# ABOUT THIS TASK
Pick every line with "APERTURE" from the material below.

# DATA

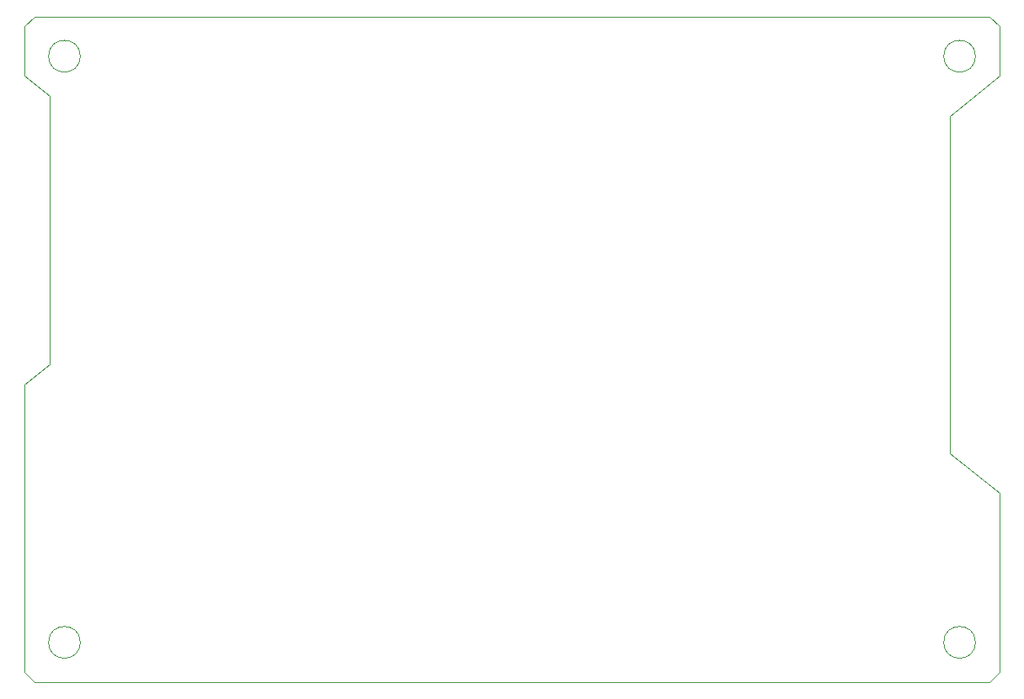
<source format=gbr>
%TF.GenerationSoftware,KiCad,Pcbnew,9.0.4*%
%TF.CreationDate,2025-10-21T18:14:30-04:00*%
%TF.ProjectId,display,64697370-6c61-4792-9e6b-696361645f70,0.1.0*%
%TF.SameCoordinates,Original*%
%TF.FileFunction,Profile,NP*%
%FSLAX46Y46*%
G04 Gerber Fmt 4.6, Leading zero omitted, Abs format (unit mm)*
G04 Created by KiCad (PCBNEW 9.0.4) date 2025-10-21 18:14:30*
%MOMM*%
%LPD*%
G01*
G04 APERTURE LIST*
%TA.AperFunction,Profile*%
%ADD10C,0.050000*%
%TD*%
G04 APERTURE END LIST*
D10*
X9500000Y-47000000D02*
X9500000Y-20000000D01*
X105000000Y-13000000D02*
X105000000Y-18000000D01*
X7000000Y-18000000D02*
X7000000Y-13000000D01*
X102600000Y-16000000D02*
G75*
G02*
X99400000Y-16000000I-1600000J0D01*
G01*
X99400000Y-16000000D02*
G75*
G02*
X102600000Y-16000000I1600000J0D01*
G01*
X104000000Y-79000000D02*
X8000000Y-79000000D01*
X8000000Y-79000000D02*
X7000000Y-78000000D01*
X105000000Y-73000000D02*
X105000000Y-60000000D01*
X105000000Y-18000000D02*
X100000000Y-22000000D01*
X9500000Y-20000000D02*
X7000000Y-18000000D01*
X102600000Y-75000000D02*
G75*
G02*
X99400000Y-75000000I-1600000J0D01*
G01*
X99400000Y-75000000D02*
G75*
G02*
X102600000Y-75000000I1600000J0D01*
G01*
X100000000Y-22000000D02*
X100000000Y-56000000D01*
X104000000Y-12000000D02*
X8000000Y-12000000D01*
X7000000Y-13000000D02*
X8000000Y-12000000D01*
X105000000Y-78000000D02*
X104000000Y-79000000D01*
X12600000Y-16000000D02*
G75*
G02*
X9400000Y-16000000I-1600000J0D01*
G01*
X9400000Y-16000000D02*
G75*
G02*
X12600000Y-16000000I1600000J0D01*
G01*
X7000000Y-49000000D02*
X7000000Y-73000000D01*
X105000000Y-60000000D02*
X100000000Y-56000000D01*
X104000000Y-12000000D02*
X105000000Y-13000000D01*
X7000000Y-49000000D02*
X9500000Y-47000000D01*
X105000000Y-73000000D02*
X105000000Y-78000000D01*
X12600000Y-75000000D02*
G75*
G02*
X9400000Y-75000000I-1600000J0D01*
G01*
X9400000Y-75000000D02*
G75*
G02*
X12600000Y-75000000I1600000J0D01*
G01*
X7000000Y-78000000D02*
X7000000Y-73000000D01*
M02*

</source>
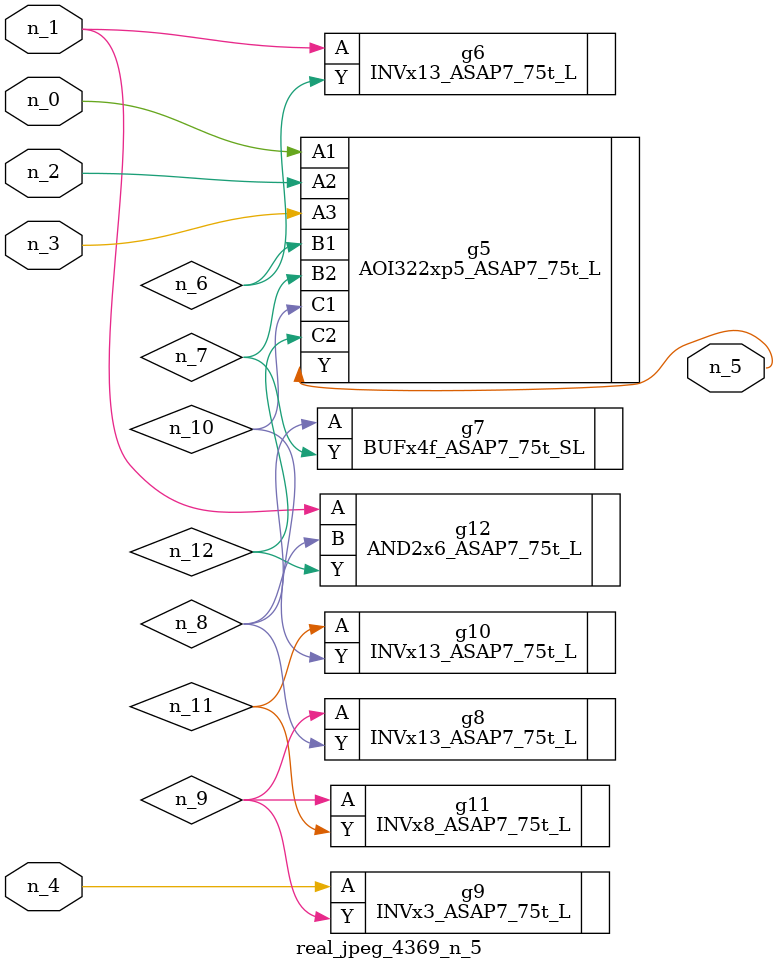
<source format=v>
module real_jpeg_4369_n_5 (n_4, n_0, n_1, n_2, n_3, n_5);

input n_4;
input n_0;
input n_1;
input n_2;
input n_3;

output n_5;

wire n_12;
wire n_8;
wire n_11;
wire n_6;
wire n_7;
wire n_10;
wire n_9;

AOI322xp5_ASAP7_75t_L g5 ( 
.A1(n_0),
.A2(n_2),
.A3(n_3),
.B1(n_6),
.B2(n_7),
.C1(n_10),
.C2(n_12),
.Y(n_5)
);

INVx13_ASAP7_75t_L g6 ( 
.A(n_1),
.Y(n_6)
);

AND2x6_ASAP7_75t_L g12 ( 
.A(n_1),
.B(n_8),
.Y(n_12)
);

INVx3_ASAP7_75t_L g9 ( 
.A(n_4),
.Y(n_9)
);

BUFx4f_ASAP7_75t_SL g7 ( 
.A(n_8),
.Y(n_7)
);

INVx13_ASAP7_75t_L g8 ( 
.A(n_9),
.Y(n_8)
);

INVx8_ASAP7_75t_L g11 ( 
.A(n_9),
.Y(n_11)
);

INVx13_ASAP7_75t_L g10 ( 
.A(n_11),
.Y(n_10)
);


endmodule
</source>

# SOLUTION TO THIS PROBLEM
G04 APERTURE LIST*
G04 APERTURE END LIST*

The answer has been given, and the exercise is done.